Return the records from the first line through the line containing "[726,514,761,529] reed ->", and leave out the pictures.

====== RECORDS SUPPLIED

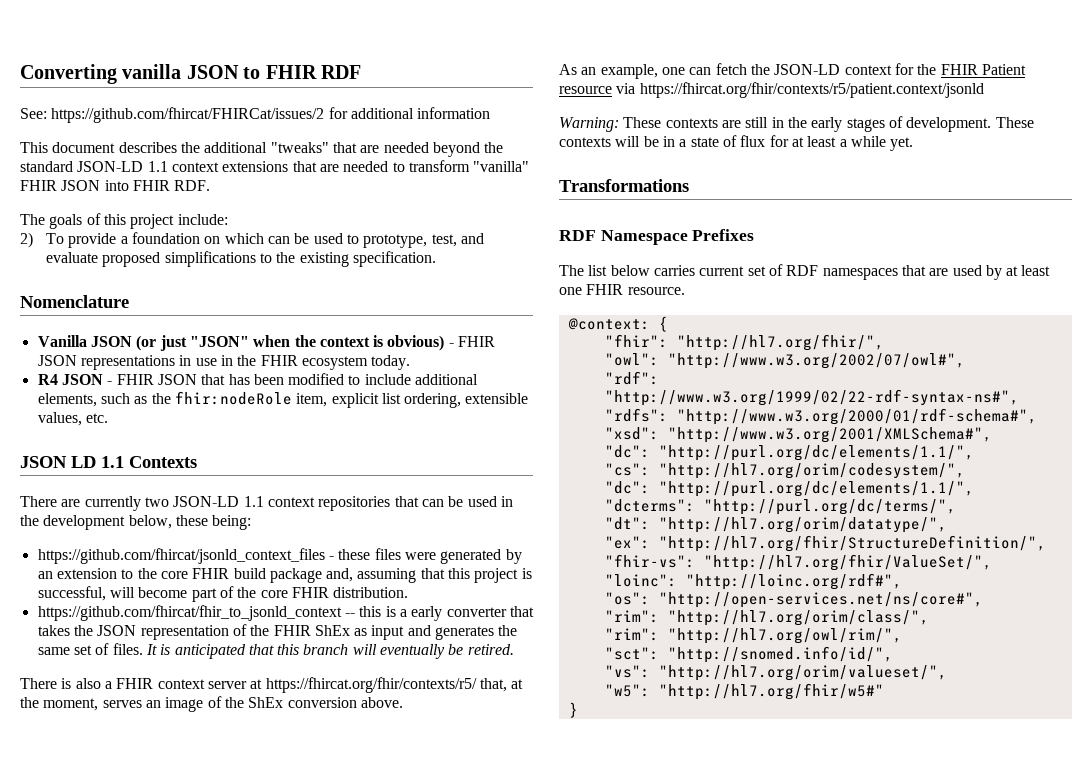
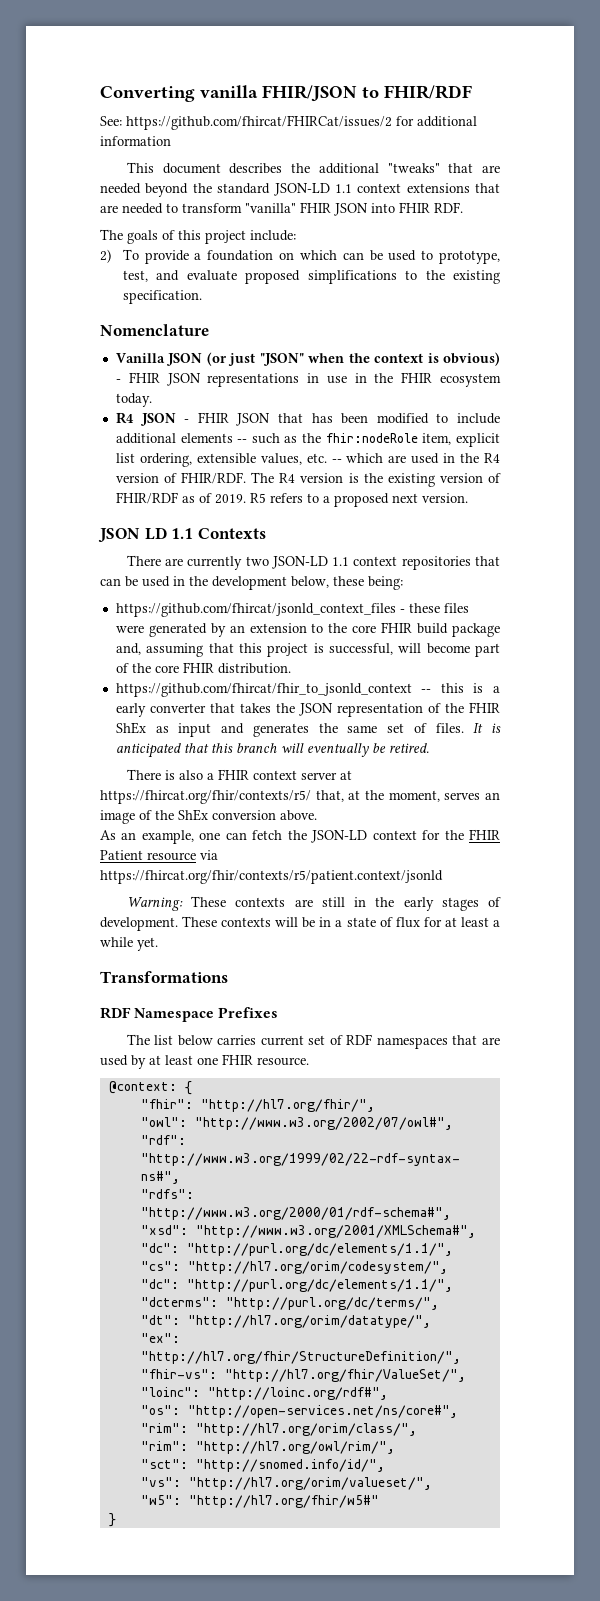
[186,65,361,79] JSON to FHIR RDF -> [262,85,472,102] FHIR/JSON to FHIR/RDF
[37,393,97,407] elements, -> [180,433,248,443] elements --
(108, 418) none -> [331,453,501,464] [115,472,502,487] [115,492,468,507] -- which are used in the R4 version of FHIR/RDF. The R4 version is the existing version of FHIR/RDF as of 2019. R5 refers to a proposed next version.

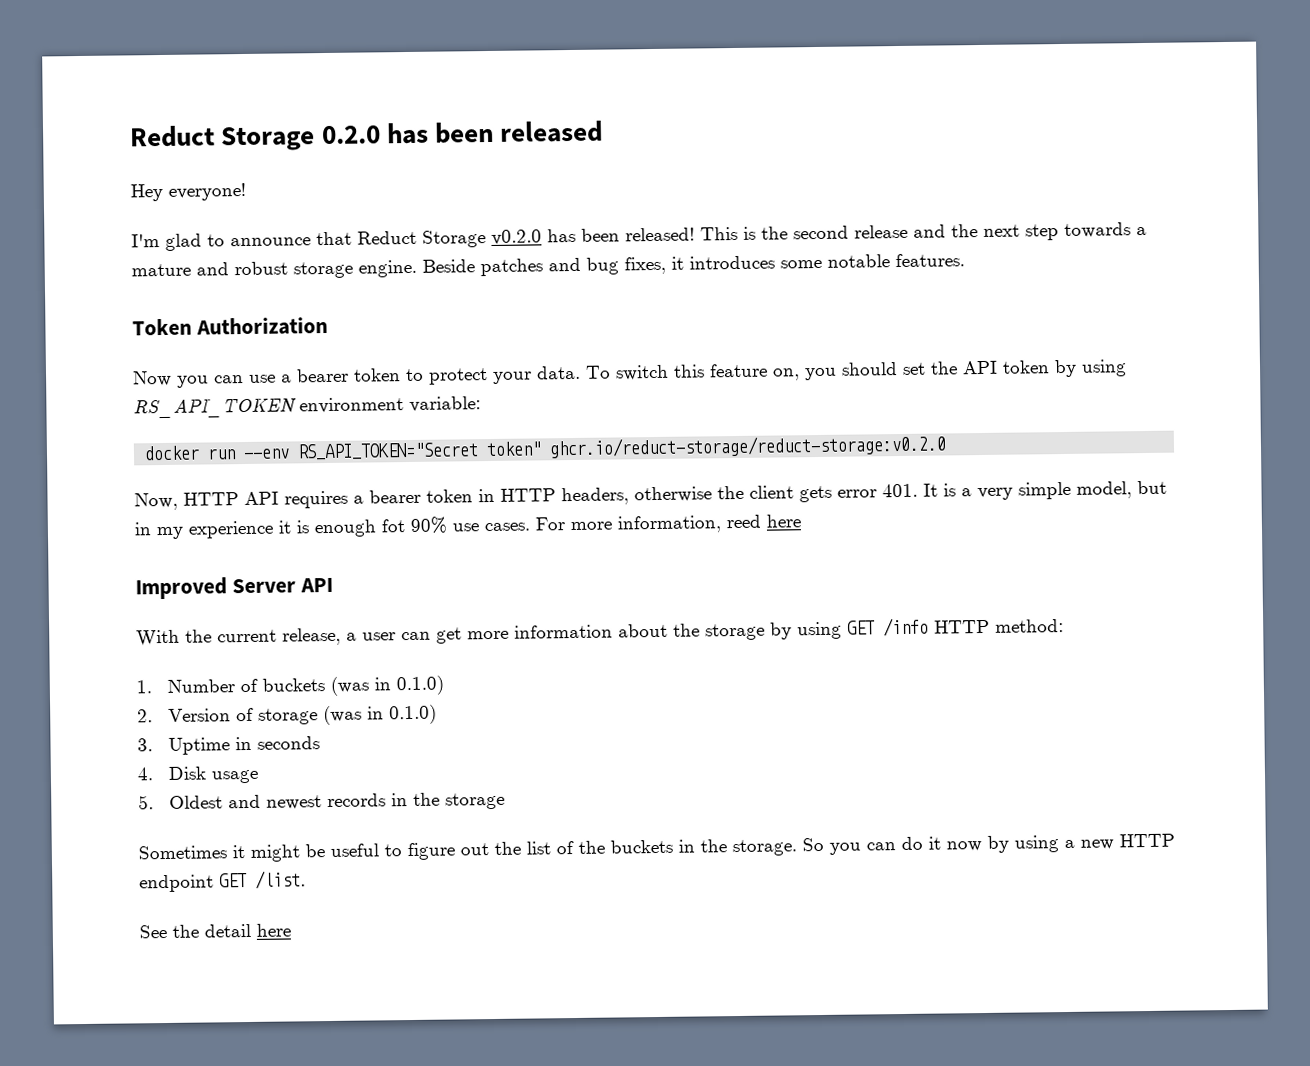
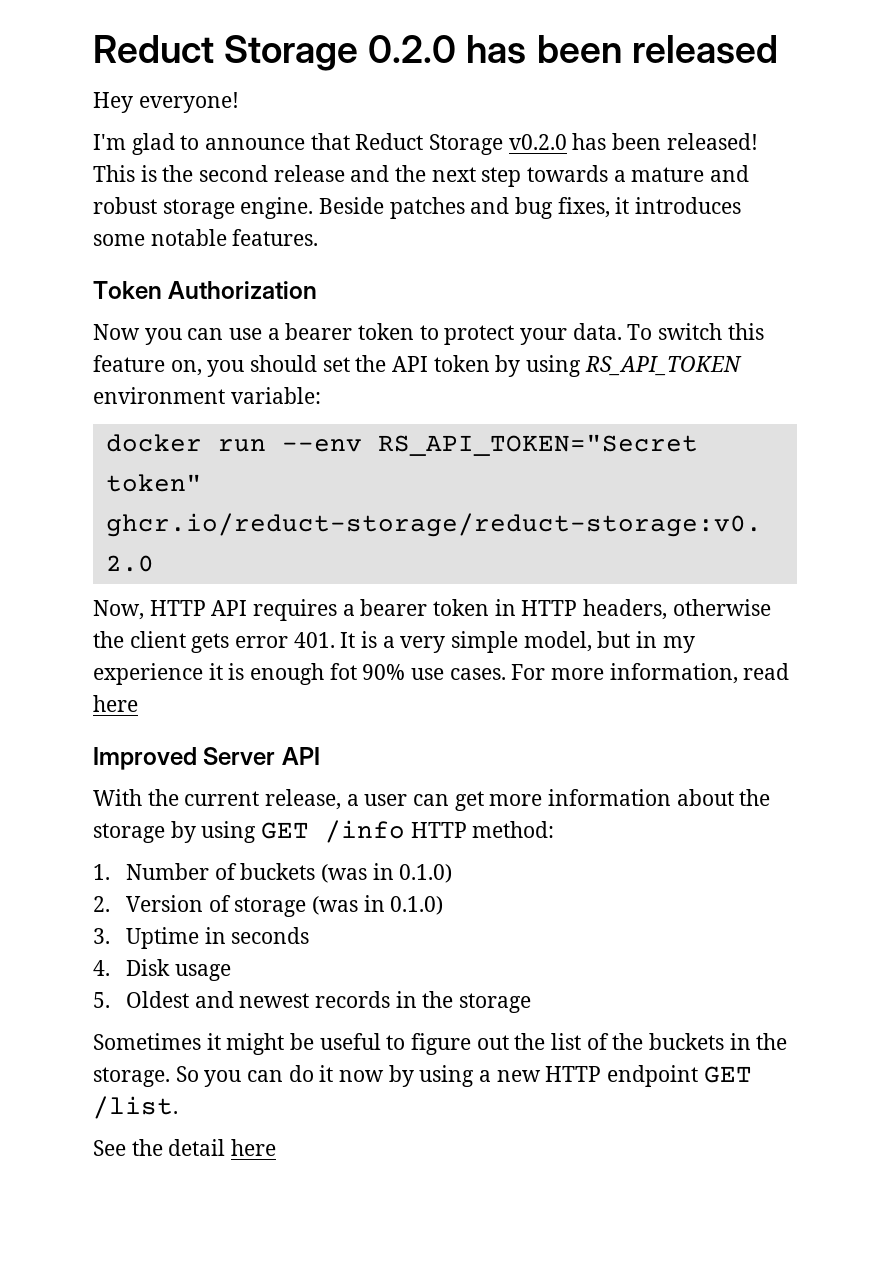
[726,514,761,529] reed -> [743,663,790,680] read

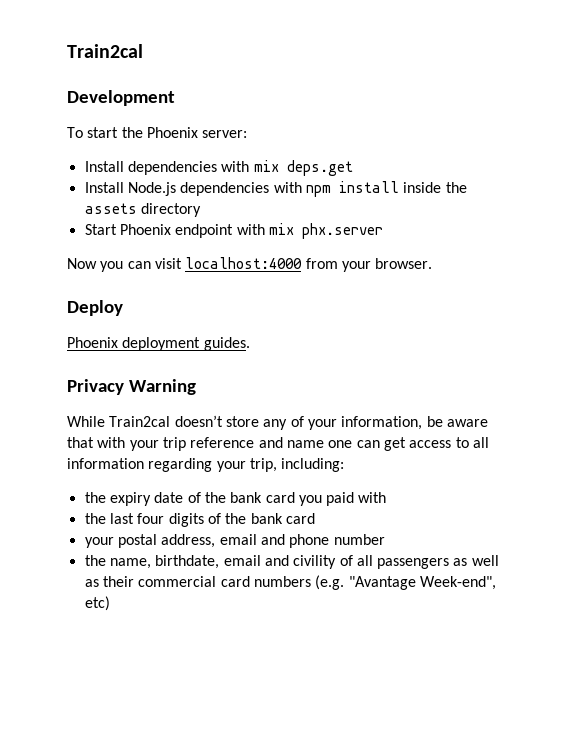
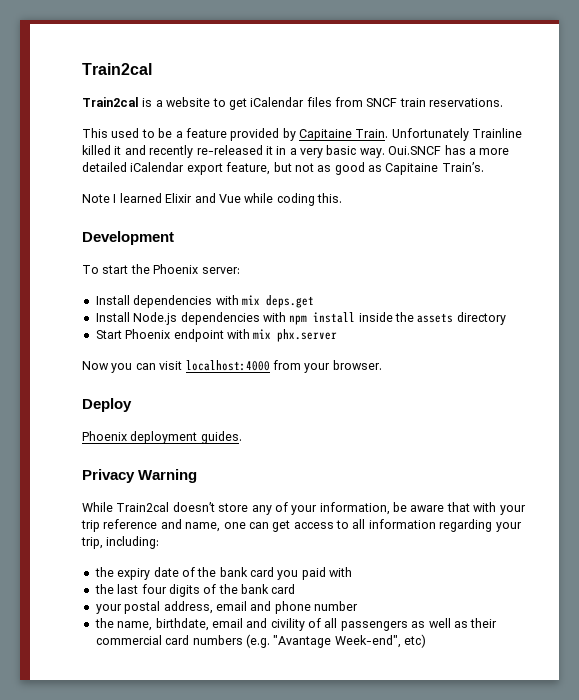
[67,44,143,58] Train2cal -> [82,63,152,75] [82,97,504,110] [82,128,523,141] [82,145,510,158] [82,162,484,175] [82,193,342,206] Train2cal // Train2cal is a website to get iCalendar files from SNCF train reservations. // This used to be a feature provided by Capitaine Train. Unfortunately Trainline killed it and recently re-released it in a very basic way. Oui.SNCF has a more detailed iCalendar export feature, but not as good as Capitaine Train’s. // Note I learned Elixir and Vue while coding this.
[286,440,324,448] name -> [185,522,221,532] name,

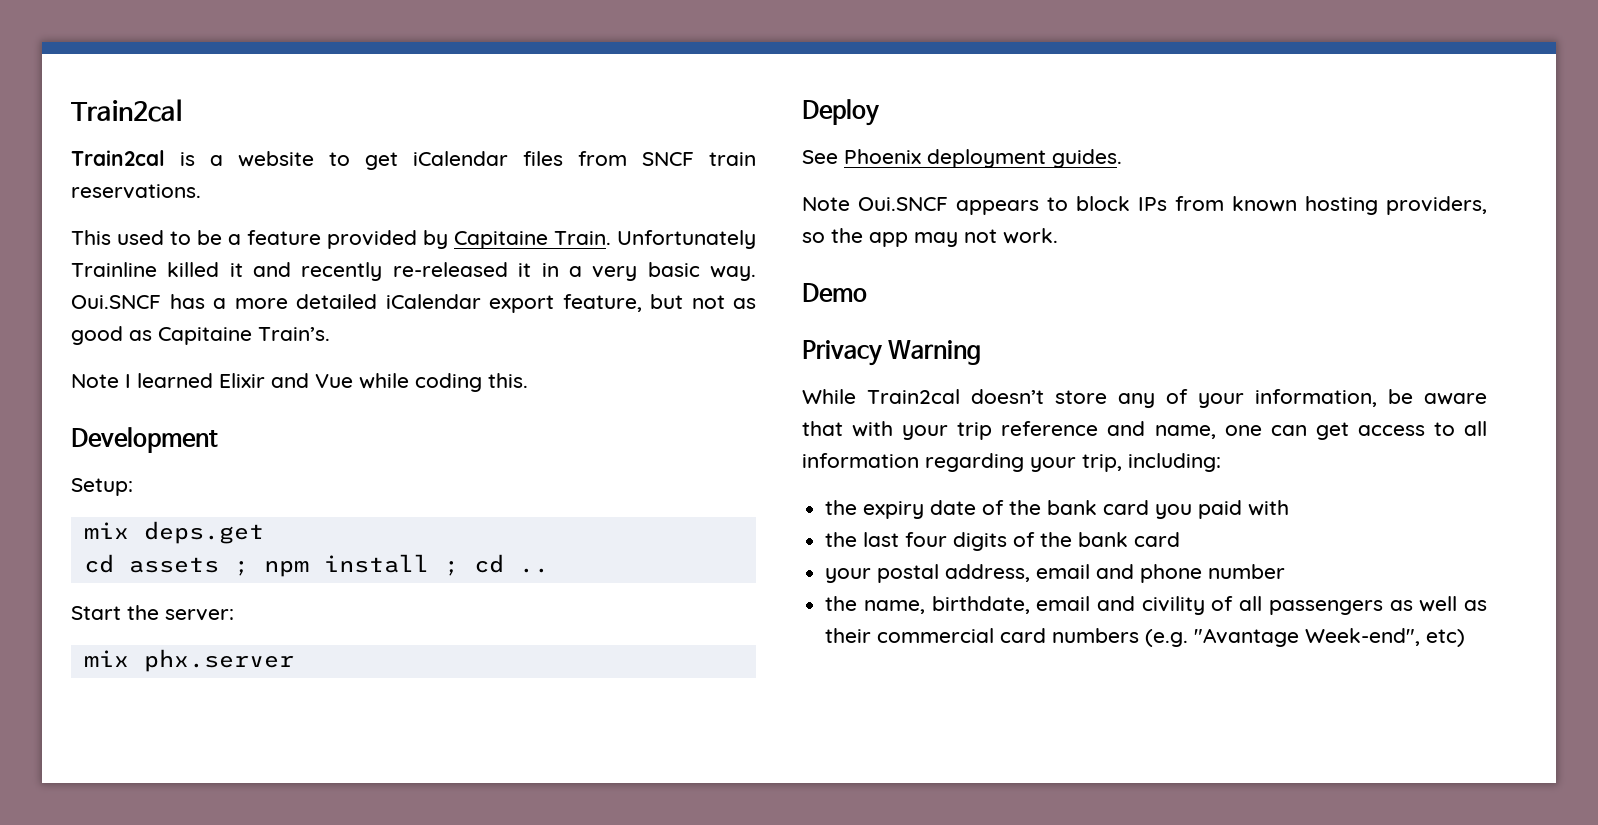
[82,264,240,274] [95,295,314,308] [95,312,506,325] [95,329,338,342] [82,360,382,373] To start the Phoenix server: // Install dependencies with mix deps.get // Install Node.js dependencies with npm install inside the assets directory // Start Phoenix endpoint with mix phx.server // Now you can visit localhost:4000 from your browser. -> [71,478,133,496] [83,521,264,544] [83,554,549,577] [71,605,234,621] [83,649,294,672] Setup: // mix deps.get // cd assets ; npm install ; cd .. // Start the server: // mix phx.server
(132, 405) none -> [802,150,838,164] See
(242, 437) none -> [802,196,1487,215] [802,228,1058,247] [802,283,867,302] // Note Oui.SNCF appears to block IPs from known hosting providers, so the app may not work. // Demo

============

■ ANSWER SPACE
[186,65,361,79] JSON to FHIR RDF -> [262,85,472,102] FHIR/JSON to FHIR/RDF
[37,393,97,407] elements, -> [180,433,248,443] elements --
(108, 418) none -> [331,453,501,464] [115,472,502,487] [115,492,468,507] -- which are used in the R4 version of FHIR/RDF. The R4 version is the existing version of FHIR/RDF as of 2019. R5 refers to a proposed next version.

[726,514,761,529] reed -> [743,663,790,680] read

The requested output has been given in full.